Work required: Copy, from the entries below, each line in which the string "Emma" appears.

Data:

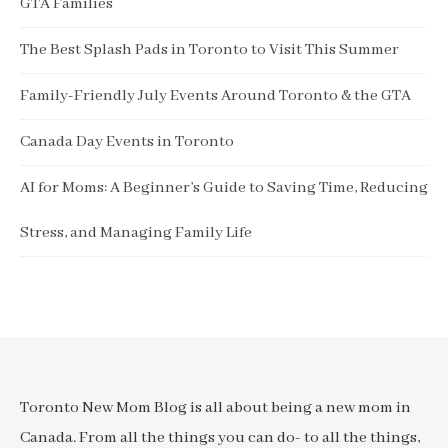
GTA Families
The Best Splash Pads in Toronto to Visit This Summer
Family-Friendly July Events Around Toronto & the GTA
Canada Day Events in Toronto
AI for Moms: A Beginner’s Guide to Saving Time, Reducing
Stress, and Managing Family Life
Toronto New Mom Blog is all about being a new mom in
Canada. From all the things you can do- to all the things,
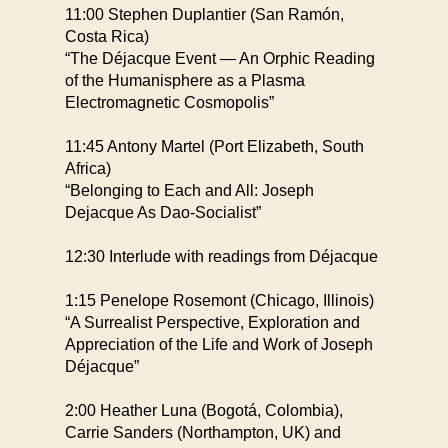
11:00 Stephen Duplantier (San Ramón,
Costa Rica)
“The Déjacque Event — An Orphic Reading
of the Humanisphere as a Plasma
Electromagnetic Cosmopolis”
11:45 Antony Martel (Port Elizabeth, South
Africa)
“Belonging to Each and All: Joseph
Dejacque As Dao-Socialist”
12:30 Interlude with readings from Déjacque
1:15 Penelope Rosemont (Chicago, Illinois)
“A Surrealist Perspective, Exploration and
Appreciation of the Life and Work of Joseph
Déjacque”
2:00 Heather Luna (Bogotá, Colombia),
Carrie Sanders (Northampton, UK) and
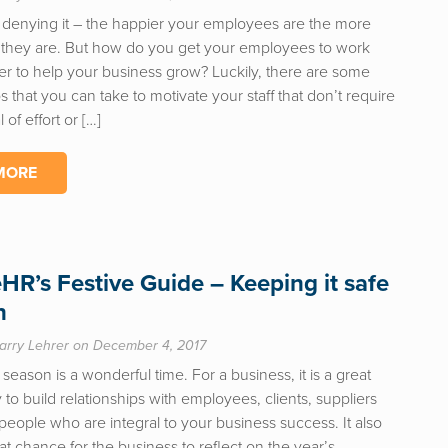
 denying it – the happier your employees are the more
 they are. But how do you get your employees to work
er to help your business grow? Luckily, there are some
s that you can take to motivate your staff that don’t require
 of effort or […]
MORE
eHR’s Festive Guide – Keeping it safe
n
arry Lehrer on December 4, 2017
 season is a wonderful time. For a business, it is a great
 to build relationships with employees, clients, suppliers
 people who are integral to your business success. It also
at chance for the business to reflect on the year’s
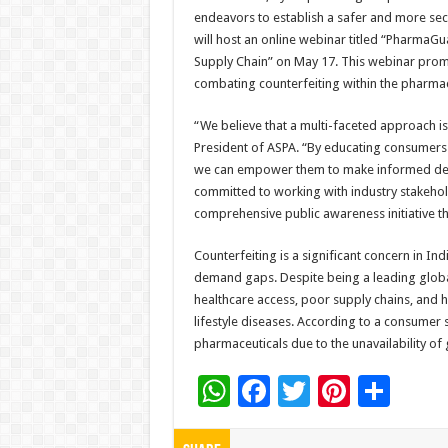
endeavors to establish a safer and more sec
will host an online webinar titled “PharmaGu
Supply Chain” on May 17. This webinar promis
combating counterfeiting within the pharmace
“We believe that a multi-faceted approach is
President of ASPA. “By educating consumers 
we can empower them to make informed decis
committed to working with industry stakeho
comprehensive public awareness initiative th
Counterfeiting is a significant concern in In
demand gaps. Despite being a leading global
healthcare access, poor supply chains, and hi
lifestyle diseases. According to a consumer
pharmaceuticals due to the unavailability of
W
F
T
Pi
S
h
ac
wi
nt
h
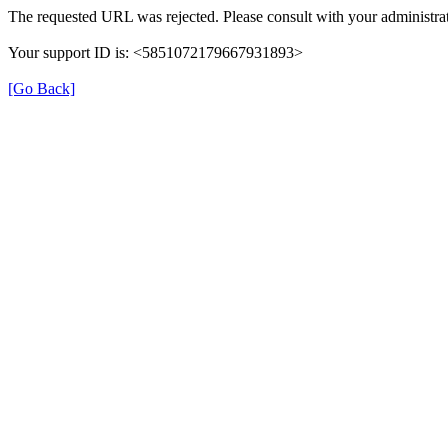
The requested URL was rejected. Please consult with your administrat
Your support ID is: <5851072179667931893>
[Go Back]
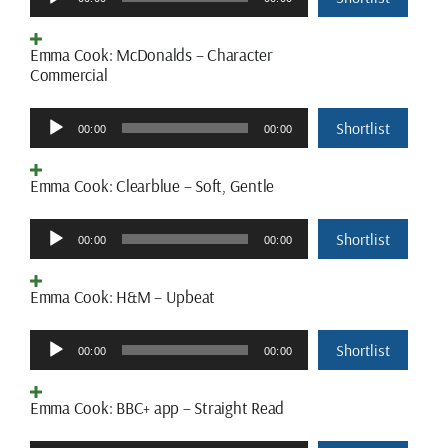
Player
Emma Cook: McDonalds – Character
Commercial
Audio
Shortlist
00:00
00:00
Player
Emma Cook: Clearblue – Soft, Gentle
Audio
Shortlist
00:00
00:00
Player
Emma Cook: H&M – Upbeat
Audio
Shortlist
00:00
00:00
Player
Emma Cook: BBC+ app – Straight Read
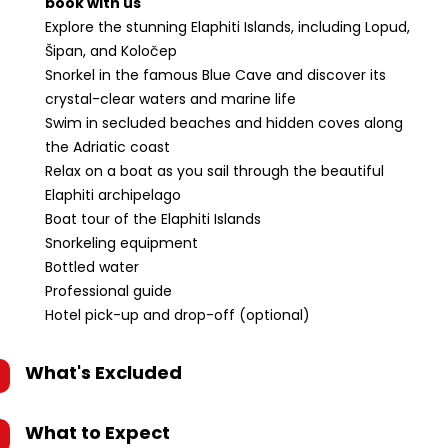
book with us
Explore the stunning Elaphiti Islands, including Lopud,
Šipan, and Koločep
Snorkel in the famous Blue Cave and discover its
crystal-clear waters and marine life
Swim in secluded beaches and hidden coves along
the Adriatic coast
Relax on a boat as you sail through the beautiful
Elaphiti archipelago
Boat tour of the Elaphiti Islands
Snorkeling equipment
Bottled water
Professional guide
Hotel pick-up and drop-off (optional)
What's Excluded
What to Expect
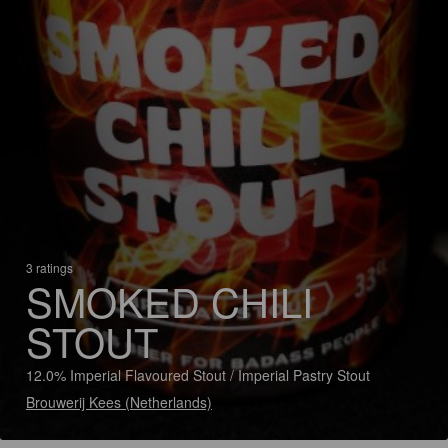
3 ratings
SMOKED CHILI
STOUT
12.0% Imperial Flavoured Stout / Imperial Pastry Stout
Brouwerij Kees (Netherlands)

Task output:
Emma Cook: McDonalds – Character
Emma Cook: Clearblue – Soft, Gentle
Emma Cook: H&M – Upbeat
Emma Cook: BBC+ app – Straight Read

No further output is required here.